I’d just like to wrap up with a concluding question: we’ve talked about how ethics affects our everyday life. What are some ways that we as students, professors, and members of the university community, can introduce ethical thinking to our own everyday actions?

 

For me, it’s been really helpful to try to think about how my personal day-to-day schedule might influence the people around me. So I have this habit of waking up in the morning and going to Bodo’s, and I get a bagel and cream cheese, and a soda. And sure, that decision has effects on me, but whenever I do that I think ‘how am I getting to Bodo’s?’ Well, I’m driving in my car and thus contributing to traffic along the route to the restaurant. But I’m having this nice meal for breakfast and there’s people in Charlottesville who are hungry.

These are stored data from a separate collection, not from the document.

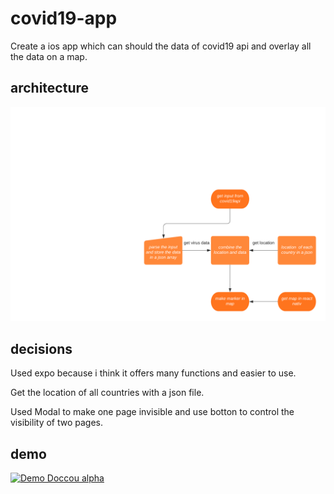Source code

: # covid19-app
Create a ios app which can should the data of covid19 api and overlay all the data on a map.

## architecture
![image](https://github.com/BUEC500C1/covid19-app-szyszy315/blob/master/react%20native%20map.png)
## decisions
Used expo because i think it offers many functions and easier to use.

Get the location of all countries with a json file.

Used Modal to make one page invisible and use botton to control the visibility of two pages. 

## demo
[![Demo Doccou alpha](https://j.gifs.com/JyxN1J.gif)](https://www.youtube.com/watch?v=KhzwjvA72J4)
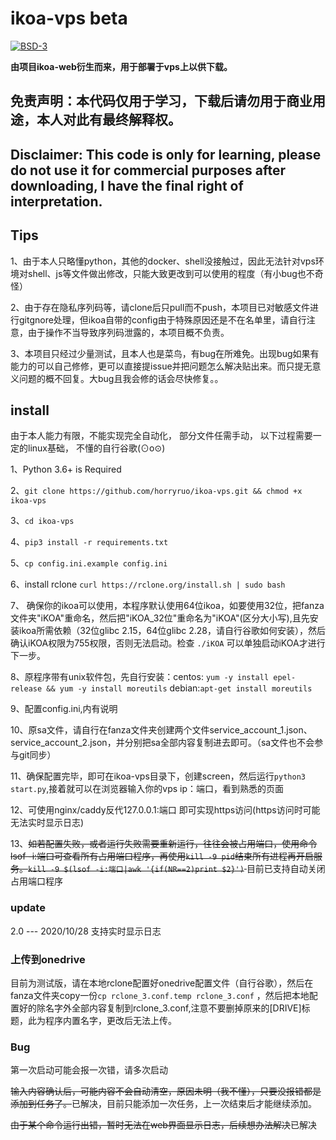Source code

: # ikoa-vps   beta
[![BSD-3](https://img.shields.io/badge/LICENSE-BSD3-brightgreen.svg)](https://github.com/horryruo/multi-bot/blob/master/LICENSE)

**由项目ikoa-web衍生而来，用于部署于vps上以供下载。**  

## 免责声明：本代码仅用于学习，下载后请勿用于商业用途，本人对此有最终解释权。
## Disclaimer: This code is only for learning, please do not use it for commercial purposes after downloading, I have the final right of interpretation.
## Tips
1、由于本人只略懂python，其他的docker、shell没接触过，因此无法针对vps环境对shell、js等文件做出修改，只能大致更改到可以使用的程度（有小bug也不奇怪）

2、由于存在隐私序列码等，请clone后只pull而不push，本项目已对敏感文件进行gitgnore处理，但ikoa自带的config由于特殊原因还是不在名单里，请自行注意，由于操作不当导致序列码泄露的，本项目概不负责。

3、本项目只经过少量测试，且本人也是菜鸟，有bug在所难免。出现bug如果有能力的可以自己修修，更可以直接提issue并把问题怎么解决贴出来。而只提无意义问题的概不回复。大bug且我会修的话会尽快修复。。


## install
  由于本人能力有限，不能实现完全自动化， 部分文件任需手动，
  以下过程需要一定的linux基础， 不懂的自行谷歌(⊙o⊙)
  
1、Python 3.6+ is Required  

2、`git clone https://github.com/horryruo/ikoa-vps.git && chmod +x ikoa-vps` 

3、`cd ikoa-vps`  

4、`pip3 install -r requirements.txt`  

5、`cp config.ini.example config.ini` 

6、install rclone `curl https://rclone.org/install.sh | sudo bash`

7、 确保你的ikoa可以使用，本程序默认使用64位ikoa，如要使用32位，把fanza文件夹"iKOA"重命名，然后把"iKOA_32位"重命名为"iKOA"(区分大小写),且先安装ikoa所需依赖（32位glibc 2.15，64位glibc 2.28，请自行谷歌如何安装），然后确认iKOA权限为755权限，否则无法启动。检查 `./iKOA` 可以单独启动iKOA才进行下一步。

8、原程序带有unix软件包，先自行安装：centos: `yum -y install epel-release && yum -y install moreutils`  debian:`apt-get install moreutils`

9、配置config.ini,内有说明

10、原sa文件，请自行在fanza文件夹创建两个文件service_account_1.json、service_account_2.json，并分别把sa全部内容复制进去即可。（sa文件也不会参与git同步）

11、确保配置完毕，即可在ikoa-vps目录下，创建screen，然后运行`python3 start.py`,接着就可以在浏览器输入你的vps ip：端口，看到熟悉的页面

12、可使用nginx/caddy反代127.0.0.1:端口 即可实现https访问(https访问时可能无法实时显示日志)

13、<del>如若配置失败，或者运行失败需要重新运行，往往会被占用端口，使用命令lsof -i:端口可查看所有占用端口程序，再使用`kill -9 pid`结束所有进程再开启服务。`kill -9 $(lsof -i:端口|awk '{if(NR==2)print $2}')` </del>
目前已支持自动关闭占用端口程序

### update
2.0  --- 2020/10/28   支持实时显示日志

### 上传到onedrive
目前为测试版，请在本地rclone配置好onedrive配置文件（自行谷歌），然后在fanza文件夹copy一份`cp rclone_3.conf.temp rclone_3.conf` ，然后把本地配置好的除名字外全部内容复制到rclone_3.conf,注意不要删掉原来的[DRIVE]标题，此为程序内置名字，更改后无法上传。
###  Bug
第一次启动可能会报一次错，请多次启动

<del>输入内容确认后，可能内容不会自动清空，原因未明（我不懂），只要没报错都是添加到任务了。</del>已解决，目前只能添加一次任务，上一次结束后才能继续添加。

<del>由于某个命令运行出错，暂时无法在web界面显示日志，后续想办法解决</del>已解决


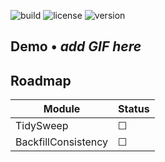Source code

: <!-- ███  ＭＩＮＤＴＹＰＥＲ ⚡ — cyber-punk typing engine ███ -->

![build](https://img.shields.io/badge/build-pending-blue)
![license](https://img.shields.io/badge/license-MIT-green)
![version](https://img.shields.io/badge/version-0.0.1-alpha-purple)

## Demo • _add GIF here_

## Roadmap

| Module              | Status |
| ------------------- | ------ |
| TidySweep           | ☐      |
| BackfillConsistency | ☐      |

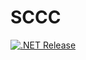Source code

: # SCCC
[![.NET Release](https://github.com/MadeByIToncek/SCCC/actions/workflows/release.yml/badge.svg)](https://github.com/MadeByIToncek/SCCC/actions/workflows/release.yml)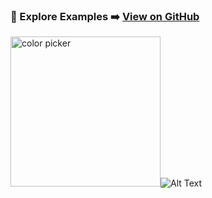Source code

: ### 🚀 Explore Examples ➡️ [View on GitHub](https://github.com/2qp/o/tree/master/examples)

<img width="240" height="240" alt="color picker" src="https://media1.tenor.com/m/taAwoRxkjBIAAAAC/chinese-beaver.gif" />![Alt Text](https://media1.tenor.com/m/q22seGbVlhoAAAAC/cat-sit.gif)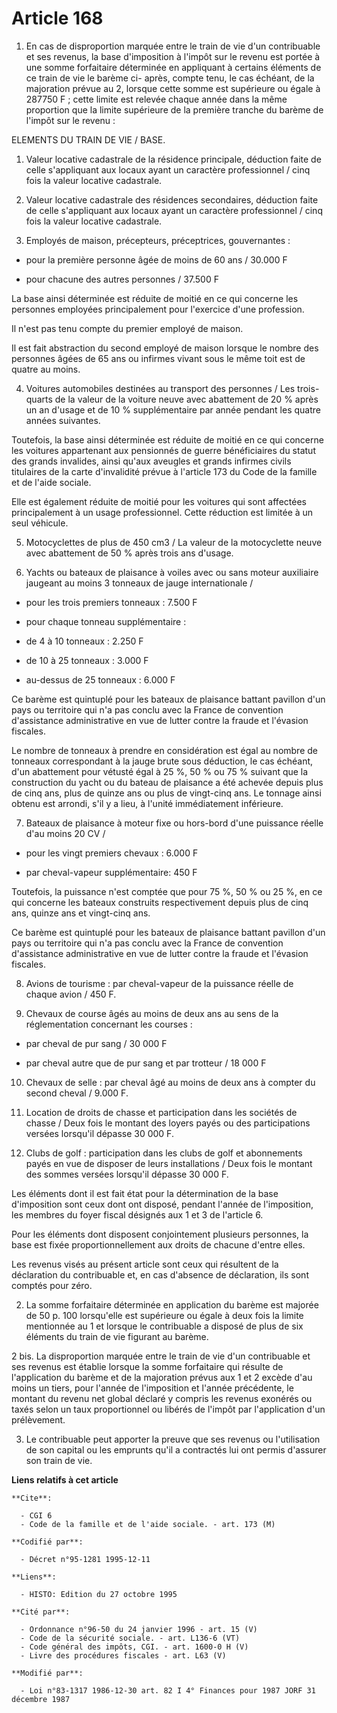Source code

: # Article 168

1. En cas de disproportion marquée entre le train de vie d'un contribuable et ses revenus, la base d'imposition à l'impôt sur
le revenu est portée à une somme forfaitaire déterminée en appliquant à certains éléments de ce train de vie le barème ci-
après, compte tenu, le cas échéant, de la majoration prévue au 2, lorsque cette somme est supérieure ou égale à 287750 F ;
cette limite est relevée chaque année dans la même proportion que la limite supérieure de la première tranche du barème de
l'impôt sur le revenu :

ELEMENTS DU TRAIN DE VIE / BASE.

1. Valeur locative cadastrale de la résidence principale, déduction faite de celle s'appliquant aux locaux ayant un caractère
professionnel / cinq fois la valeur locative cadastrale.

2. Valeur locative cadastrale des résidences secondaires, déduction faite de celle s'appliquant aux locaux ayant un caractère
professionnel / cinq fois la valeur locative cadastrale.

3. Employés de maison, précepteurs, préceptrices, gouvernantes :

- pour la première personne âgée de moins de 60 ans / 30.000 F

- pour chacune des autres personnes / 37.500 F

La base ainsi déterminée est réduite de moitié en ce qui concerne les personnes employées principalement pour l'exercice
d'une profession.

Il n'est pas tenu compte du premier employé de maison.

Il est fait abstraction du second employé de maison lorsque le nombre des personnes âgées de 65 ans ou infirmes vivant sous
le même toit est de quatre au moins.

4. Voitures automobiles destinées au transport des personnes / Les trois-quarts de la valeur de la voiture neuve avec
abattement de 20 % après un an d'usage et de 10 % supplémentaire par année pendant les quatre années suivantes.

Toutefois, la base ainsi déterminée est réduite de moitié en ce qui concerne les voitures appartenant aux pensionnés de
guerre bénéficiaires du statut des grands invalides, ainsi qu'aux aveugles et grands infirmes civils titulaires de la carte
d'invalidité prévue à l'article 173 du Code de la famille et de l'aide sociale.

Elle est également réduite de moitié pour les voitures qui sont affectées principalement à un usage professionnel. Cette
réduction est limitée à un seul véhicule.

5. Motocyclettes de plus de 450 cm3 / La valeur de la motocyclette neuve avec abattement de 50 % après trois ans d'usage.

6. Yachts ou bateaux de plaisance à voiles avec ou sans moteur auxiliaire jaugeant au moins 3 tonneaux de jauge
internationale /

- pour les trois premiers tonneaux : 7.500 F

- pour chaque tonneau supplémentaire :

- de 4 à 10 tonneaux : 2.250 F

- de 10 à 25 tonneaux : 3.000 F

- au-dessus de 25 tonneaux : 6.000 F

Ce barème est quintuplé pour les bateaux de plaisance battant pavillon d'un pays ou territoire qui n'a pas conclu avec la
France de convention d'assistance administrative en vue de lutter contre la fraude et l'évasion fiscales.

Le nombre de tonneaux à prendre en considération est égal au nombre de tonneaux correspondant à la jauge brute sous
déduction, le cas échéant, d'un abattement pour vétusté égal à 25 %, 50 % ou 75 % suivant que la construction du yacht ou du
bateau de plaisance a été achevée depuis plus de cinq ans, plus de quinze ans ou plus de vingt-cinq ans. Le tonnage ainsi
obtenu est arrondi, s'il y a lieu, à l'unité immédiatement inférieure.

7. Bateaux de plaisance à moteur fixe ou hors-bord d'une puissance réelle d'au moins 20 CV /

- pour les vingt premiers chevaux : 6.000 F

- par cheval-vapeur supplémentaire: 450 F

Toutefois, la puissance n'est comptée que pour 75 %, 50 % ou 25 %, en ce qui concerne les bateaux construits respectivement
depuis plus de cinq ans, quinze ans et vingt-cinq ans.

Ce barème est quintuplé pour les bateaux de plaisance battant pavillon d'un pays ou territoire qui n'a pas conclu avec la
France de convention d'assistance administrative en vue de lutter contre la fraude et l'évasion fiscales.

8. Avions de tourisme : par cheval-vapeur de la puissance réelle de chaque avion / 450 F.

9. Chevaux de course âgés au moins de deux ans au sens de la réglementation concernant les courses :

- par cheval de pur sang / 30 000 F 

- par cheval autre que de pur sang et par trotteur / 18 000 F

10. Chevaux de selle : par cheval âgé au moins de deux ans à compter du second cheval / 9.000 F.

11. Location de droits de chasse et participation dans les sociétés de chasse / Deux fois le montant des loyers payés ou des
participations versées lorsqu'il dépasse 30 000 F.

12. Clubs de golf : participation dans les clubs de golf et abonnements payés en vue de disposer de leurs installations /
Deux fois le montant des sommes versées lorsqu'il dépasse 30 000 F.

Les éléments dont il est fait état pour la détermination de la base d'imposition sont ceux dont ont disposé, pendant l'année
de l'imposition, les membres du foyer fiscal désignés aux 1 et 3 de l'article 6.

Pour les éléments dont disposent conjointement plusieurs personnes, la base est fixée proportionnellement aux droits de
chacune d'entre elles.

Les revenus visés au présent article sont ceux qui résultent de la déclaration du contribuable et, en cas d'absence de
déclaration, ils sont comptés pour zéro.

2. La somme forfaitaire déterminée en application du barème est majorée de 50 p. 100 lorsqu'elle est supérieure ou égale à
deux fois la limite mentionnée au 1 et lorsque le contribuable a disposé de plus de six éléments du train de vie figurant au
barème.

2 bis. La disproportion marquée entre le train de vie d'un contribuable et ses revenus est établie lorsque la somme
forfaitaire qui résulte de l'application du barème et de la majoration prévus aux 1 et 2 excède d'au moins un tiers, pour
l'année de l'imposition et l'année précédente, le montant du revenu net global déclaré y compris les revenus exonérés ou
taxés selon un taux proportionnel ou libérés de l'impôt par l'application d'un prélèvement.

3. Le contribuable peut apporter la preuve que ses revenus ou l'utilisation de son capital ou les emprunts qu'il a contractés
lui ont permis d'assurer son train de vie.

**Liens relatifs à cet article**

	**Cite**:

	  - CGI 6
	  - Code de la famille et de l'aide sociale. - art. 173 (M)

	**Codifié par**:

	  - Décret n°95-1281 1995-12-11

	**Liens**:

	  - HISTO: Edition du 27 octobre 1995

	**Cité par**:

	  - Ordonnance n°96-50 du 24 janvier 1996 - art. 15 (V)
	  - Code de la sécurité sociale. - art. L136-6 (VT)
	  - Code général des impôts, CGI. - art. 1600-0 H (V)
	  - Livre des procédures fiscales - art. L63 (V)

	**Modifié par**:

	  - Loi n°83-1317 1986-12-30 art. 82 I 4° Finances pour 1987 JORF 31 décembre 1987
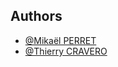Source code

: ## Authors

- [@Mikaël PERRET](https://github.com/mkl-74)
- [@Thierry CRAVERO](https://github.com/SpeedCash)
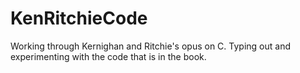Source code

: # KenRitchieCode
Working through Kernighan and Ritchie's opus on C. 
Typing out and experimenting with the code that is in the book. 
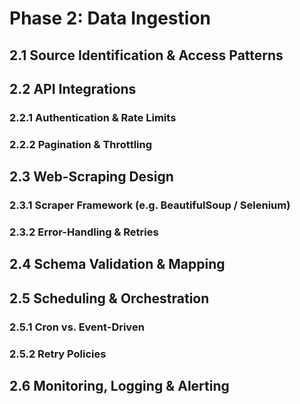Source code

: <!-- docs/phase-02-ingestion.md -->
# Phase 2: Data Ingestion

## 2.1 Source Identification & Access Patterns
## 2.2 API Integrations
### 2.2.1 Authentication & Rate Limits
### 2.2.2 Pagination & Throttling
## 2.3 Web-Scraping Design
### 2.3.1 Scraper Framework (e.g. BeautifulSoup / Selenium)
### 2.3.2 Error-Handling & Retries
## 2.4 Schema Validation & Mapping
## 2.5 Scheduling & Orchestration
### 2.5.1 Cron vs. Event-Driven
### 2.5.2 Retry Policies
## 2.6 Monitoring, Logging & Alerting
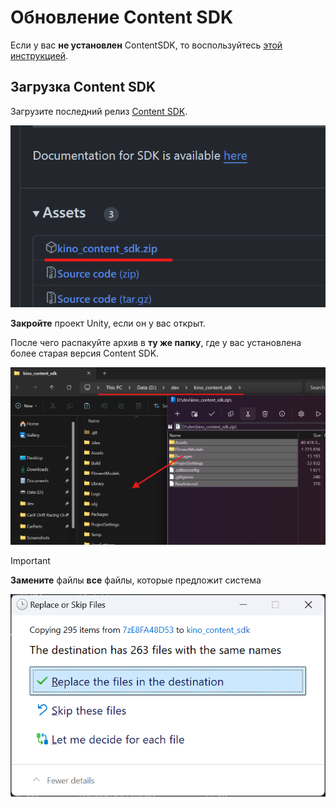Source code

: ﻿# Обновление Content SDK

Если у вас **не установлен** ContentSDK, то воспользуйтесь [этой инструкцией](ContentSDKInstallation_RU.md).

## Загрузка Content SDK

Загрузите последний релиз [Content SDK](https://github.com/trbflxr/kino_content_sdk/releases/latest).

![sdk_download_release](../Images/SDK/sdk_download_release.png)

**Закройте** проект Unity, если он у вас открыт.

После чего распакуйте архив в **ту же папку**, где у вас установлена более старая версия Content SDK.

![sdk_update](../Images/SDK/sdk_update.png)

> [!IMPORTANT]
> **Замените** файлы **все** файлы, которые предложит система

![sdk_replace](../Images/SDK/sdk_replace.png)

Or, I’m going to breakfast at this restaurant, not that restaurant. I’m patronizing a local business rather than a corporation. So just trying to think of other options and possibilities that could be, in relation to my daily practice. And also just trying to be mindful of the fact that even though I’m a particular person with individuality, I’m in relationship with people in ways that I can’t even see directly. There are webs of relationships in which I act that can affect the lives and wellbeing of other people. I think especially when we’re in college and we’re so busy just trying to get to class and do our work and get good grades, it’s easy to kind of go into our silo and to not really think about anything except for our own well-being. And that seems to be appropriate in a certain way, because college is hard, and it’s a busy time of life. But I do think that if we as society, we as people, who on a basic level care about the flourishing of other humans, want to live lives that are more moral, we do need to stop and think about how our actions influence both people around us and people we may have never met, and never will meet.

 

This interview has been edited for length and clarity.